Una vez se sobrepusieron al impacto y al drama inicial, aquellos gobiernos locales que disponían de una agenda transformadora predefinida y un esbozo de modelo de ciudad alternativo que ensayar, han podido acometer de forma acelerada transformaciones que avanzan en el desarrollo de ciudades más convivenciales, paseables, verdes y ecológicas.
París, Barcelona, Milán, Nueva York y Berlín han facilitado una ocupación masiva e intensiva del espacio público por parte de la ciudadanía: peatonalizaciones, redes de carriles bici, ampliación de aceras y zonas caminables, rediseño de zonas de juego, espacios para la infancia, pacificación de entornos escolares, puesta en valor de zonas verdes, expansión de los procesos de renaturalización y de la agricultura urbana, mercadillos al aire libre… Estos temas pasaron a discutirse en la esfera pública, mientras la ciudad de los 15 minutos impulsada por París o las supermanzanas de Barcelona se convertían en políticas públicas de referencia, en las que se experimentaban fórmulas para resolver las necesidades de la ciudadanía en proximidad (acceso a servicios públicos, compras básicas, convivencialidad, zonas verdes…). Algunas ciudades como Amsterdam o Portland se inspiraban en la economía del donut de Kate Raworth, para reorientar su proceso de reconstrucción postpandemia; asistimos a un nuevo ciclo de expansión global de la agricultura urbana y de las discusiones sobre la territorialización de los sistemas alimentarios urbanos; así como a discusiones sobre cómo acometer ambiciosos procesos de renaturalización con justicia ambiental…

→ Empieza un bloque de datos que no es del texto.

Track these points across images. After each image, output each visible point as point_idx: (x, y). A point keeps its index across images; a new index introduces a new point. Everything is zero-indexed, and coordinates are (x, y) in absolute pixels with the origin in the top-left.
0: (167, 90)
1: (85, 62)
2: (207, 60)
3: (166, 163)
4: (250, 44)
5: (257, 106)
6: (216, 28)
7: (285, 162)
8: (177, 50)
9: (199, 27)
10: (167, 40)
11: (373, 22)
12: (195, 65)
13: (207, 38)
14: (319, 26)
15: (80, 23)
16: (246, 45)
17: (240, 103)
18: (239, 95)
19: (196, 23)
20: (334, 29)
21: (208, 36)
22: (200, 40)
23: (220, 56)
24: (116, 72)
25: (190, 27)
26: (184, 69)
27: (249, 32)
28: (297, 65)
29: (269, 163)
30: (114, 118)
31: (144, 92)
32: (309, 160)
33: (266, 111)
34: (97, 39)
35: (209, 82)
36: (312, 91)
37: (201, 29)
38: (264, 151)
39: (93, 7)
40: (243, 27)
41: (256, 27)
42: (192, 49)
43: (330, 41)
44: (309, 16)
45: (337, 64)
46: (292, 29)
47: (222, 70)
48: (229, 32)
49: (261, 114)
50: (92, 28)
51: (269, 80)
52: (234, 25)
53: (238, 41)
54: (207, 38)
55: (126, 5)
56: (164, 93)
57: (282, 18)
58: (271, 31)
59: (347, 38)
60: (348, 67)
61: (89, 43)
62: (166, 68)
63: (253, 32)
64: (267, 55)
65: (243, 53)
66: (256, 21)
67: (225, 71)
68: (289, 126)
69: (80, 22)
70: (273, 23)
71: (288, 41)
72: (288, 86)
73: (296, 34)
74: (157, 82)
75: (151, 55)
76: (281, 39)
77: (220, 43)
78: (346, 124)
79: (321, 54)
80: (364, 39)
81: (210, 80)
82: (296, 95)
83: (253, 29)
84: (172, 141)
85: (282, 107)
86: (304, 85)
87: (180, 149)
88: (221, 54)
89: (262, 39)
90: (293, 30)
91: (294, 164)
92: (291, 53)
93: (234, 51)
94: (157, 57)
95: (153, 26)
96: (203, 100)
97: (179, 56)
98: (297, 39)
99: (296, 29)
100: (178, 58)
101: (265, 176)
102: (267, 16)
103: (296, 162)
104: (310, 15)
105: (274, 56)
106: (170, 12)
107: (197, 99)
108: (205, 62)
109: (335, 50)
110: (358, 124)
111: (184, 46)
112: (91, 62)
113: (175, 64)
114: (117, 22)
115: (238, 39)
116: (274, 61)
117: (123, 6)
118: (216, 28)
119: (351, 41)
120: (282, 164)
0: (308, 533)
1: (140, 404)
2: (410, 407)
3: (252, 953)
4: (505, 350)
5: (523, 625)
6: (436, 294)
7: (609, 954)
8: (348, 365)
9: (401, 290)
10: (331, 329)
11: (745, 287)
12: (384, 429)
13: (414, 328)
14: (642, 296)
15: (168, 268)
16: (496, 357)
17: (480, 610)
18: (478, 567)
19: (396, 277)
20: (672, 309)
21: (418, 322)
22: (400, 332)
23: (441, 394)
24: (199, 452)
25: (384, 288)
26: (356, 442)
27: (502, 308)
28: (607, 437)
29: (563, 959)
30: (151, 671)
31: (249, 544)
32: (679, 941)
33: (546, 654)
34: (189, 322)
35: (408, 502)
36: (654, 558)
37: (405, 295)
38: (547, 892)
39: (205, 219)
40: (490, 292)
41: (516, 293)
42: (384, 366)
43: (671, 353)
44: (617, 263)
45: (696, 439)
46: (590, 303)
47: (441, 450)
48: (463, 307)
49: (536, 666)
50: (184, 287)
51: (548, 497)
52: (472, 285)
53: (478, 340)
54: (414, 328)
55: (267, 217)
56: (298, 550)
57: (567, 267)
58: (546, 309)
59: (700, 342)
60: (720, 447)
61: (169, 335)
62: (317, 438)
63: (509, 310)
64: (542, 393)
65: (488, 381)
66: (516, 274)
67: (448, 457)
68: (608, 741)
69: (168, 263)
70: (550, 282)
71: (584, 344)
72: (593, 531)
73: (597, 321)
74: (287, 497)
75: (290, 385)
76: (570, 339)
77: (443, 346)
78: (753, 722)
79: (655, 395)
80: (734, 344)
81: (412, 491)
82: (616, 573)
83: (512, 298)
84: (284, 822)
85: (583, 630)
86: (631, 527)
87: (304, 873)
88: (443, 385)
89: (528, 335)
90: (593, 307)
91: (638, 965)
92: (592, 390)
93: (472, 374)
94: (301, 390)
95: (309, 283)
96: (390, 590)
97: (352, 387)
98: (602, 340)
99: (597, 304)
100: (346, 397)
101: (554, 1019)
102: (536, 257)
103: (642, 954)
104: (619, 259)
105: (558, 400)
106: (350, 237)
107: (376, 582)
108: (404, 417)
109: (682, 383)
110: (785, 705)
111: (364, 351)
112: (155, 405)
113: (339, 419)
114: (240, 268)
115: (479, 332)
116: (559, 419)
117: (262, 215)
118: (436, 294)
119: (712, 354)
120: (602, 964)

Al principio de la pandemia se afirmaba que íbamos a salir mejores. Hoy contemplamos esta afirmación con fe, nostalgia o sarcasmo. Podríamos optar por enumerar todos los aprendizajes fallidos, las inercias que vuelven, los riesgos que aumentan y cómo seguimos profundizando en el pozo que deberíamos dejar de cavar; pero quizás resulte más relevante apuntar un motivo para la esperanza.
Me refiero a la estrella fugaz que supuso la desbordante oleada solidaria que representaron las redes vecinales de ayuda mutua durante la pandemia. En una situación de emergencia, ante el fallo y la impotencia de los mecanismos de mercado (“intercambio”) y de las políticas públicas (“redistribución”) para resolver las necesidades básicas de miles de personas, se activó una lógica comunitaria basada en la “reciprocidad” (utilizo aquí los términos acuñados por Karl Polanyi para diferenciar los tres grandes tipos de régimen económico que se han dado en la historia).
La agilidad, la flexibilidad y la capilaridad les permitieron activar recursos, coordinar actores y crear mecanismos de intervención participativos de forma temprana, dotando de una mayor capacidad de resiliencia a nuestras sociedades; al mismo tiempo, contribuyeron a generar y compartir una cultura ciudadana solidaria. Este sorprendente ejercicio de autoorganización ciudadana fue un complemento imprescindible a la acción redistributiva de las Administraciones Públicas, que tienen tendencia a olvidar cómo ante catástrofes y situaciones excepcionales no resulta factible una respuesta autosuficiente que eluda cooperar activamente con la sociedad civil.